==== SUPPLIED ENTRIES ====

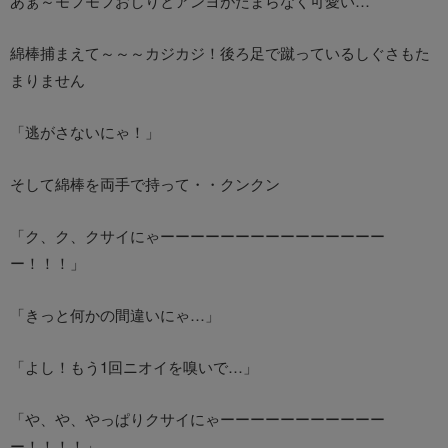
あぁ～モフモフおしりとアンヨがたまらなく可愛い…
綿棒捕まえて～～～カジカジ！後ろ足で蹴っているしぐさもた
まりません
「逃がさないにゃ！」
そして綿棒を両手で持って・・クンクン
「ク、ク、クサイにゃーーーーーーーーーーーーーーー
ー！！！」
「きっと何かの間違いにゃ…」
「よし！もう1回ニオイを嗅いで…」
「や、や、やっぱりクサイにゃーーーーーーーーーーー
ー！！！！」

====

[PROBLEM]:
Pull every line of text from the listing above without changing it, and leave the pictures out.

[WRITTEN ANSWER]:
あぁ～モフモフおしりとアンヨがたまらなく可愛い…
綿棒捕まえて～～～カジカジ！後ろ足で蹴っているしぐさもた
まりません
「逃がさないにゃ！」
そして綿棒を両手で持って・・クンクン
「ク、ク、クサイにゃーーーーーーーーーーーーーーー
ー！！！」
「きっと何かの間違いにゃ…」
「よし！もう1回ニオイを嗅いで…」
「や、や、やっぱりクサイにゃーーーーーーーーーーー
ー！！！！」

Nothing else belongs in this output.